Many businesses and government offices [GSA, IRS, Defence] are still going forward with these technologies in order to save costs of up to 60-90 %. This in turn means more bandwidth requirements from long distance carriers such as AT& T, Sprint, and Worldcom for the frame relay and ATM data services - with growth in the 20-50% range.
In other parts of the world, Western European build out will be similar to USA - steady growth instead of high-speed bandwidth growth. Countries such as India, China, Far East, South America [Brazil] but not Argentina [debt problems] will continue to offer stability to the growth of telecommunication equipment makers such as Nortel.
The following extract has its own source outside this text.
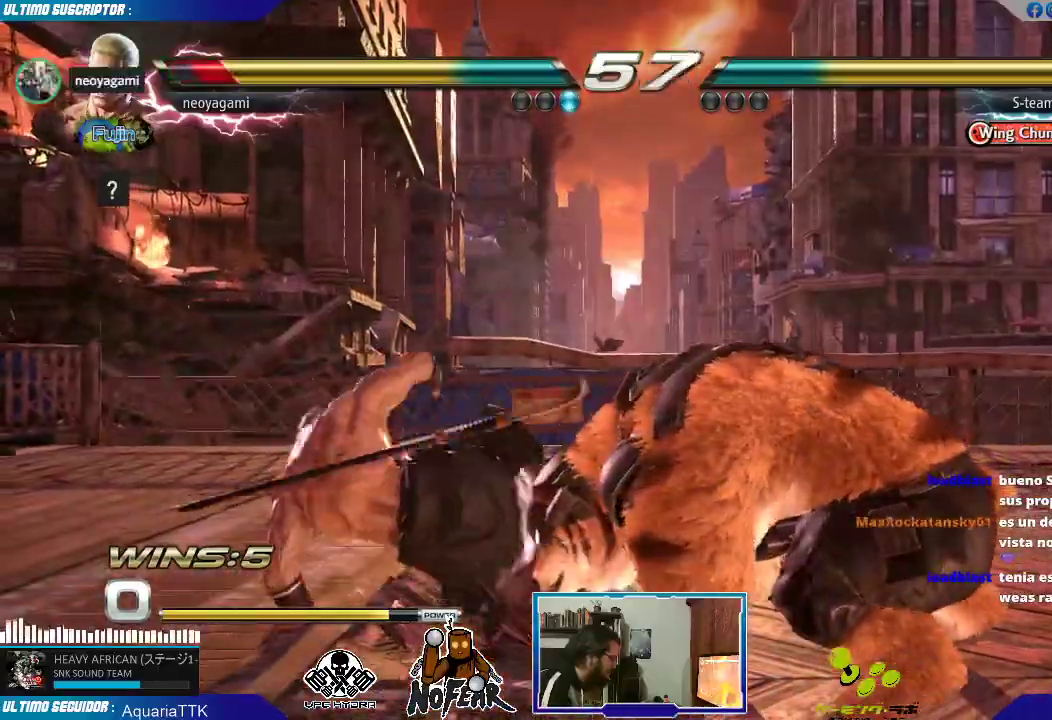
Gameplay with a controller (arcade stick); each line is a JSON object with the inputs held at the frame after it (dt_ms = milliseconds from this image to that frame). "events" lists button and stick changes between this image and that frame as [ms after this image, input, new state], when the widget could be followed in between. Not read: L3 R3.
{"dt_ms": 1000, "buttons": [], "left_stick": "up"}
Finally the "last mile" problem worldwide will definitely keep wireless networks on a growth path – albeit slower. (In Europe wireless penetrations range from 50 % in UK, Italy, Germany to 70 % in Finland and Sweden. In UK 50 % of the children aged 15 + have a mobile telephone. In Japan NTT DoCoMo and in Europe Wireless operators aregetting ready to launch Third Generation 3G wireless [ high speed - 1.5 - 3 Mb ] internet data access.
Globally the end of the cold war , the fall of the Berlin wall[ 1984] , collapse of USSR /Russia and East European economies, China Vietnam has started a trend. This has led to a re-allocation of resources towards economic growth and the material well being of people.
In terms of adopting such technologies Peter Drucker has often written of the rule that technology gets adopted when there is a productivity advantage of a factor of ten times. So when one considers the fact that a Boeing 777 was completely designed on a Engineering Work stations from Sun, HP, Silicon Graphics and that 40 % of the US population has internet access , then extrapolating this argument [ connectivity = productivity] to the rest of the world economies, this is only the beginning of the longest drawn out technology build out.
The benefits from all these opportunities comes in the form of added stability, broader market geographies, so that the vicious technology profit cycles of the past may become more stable.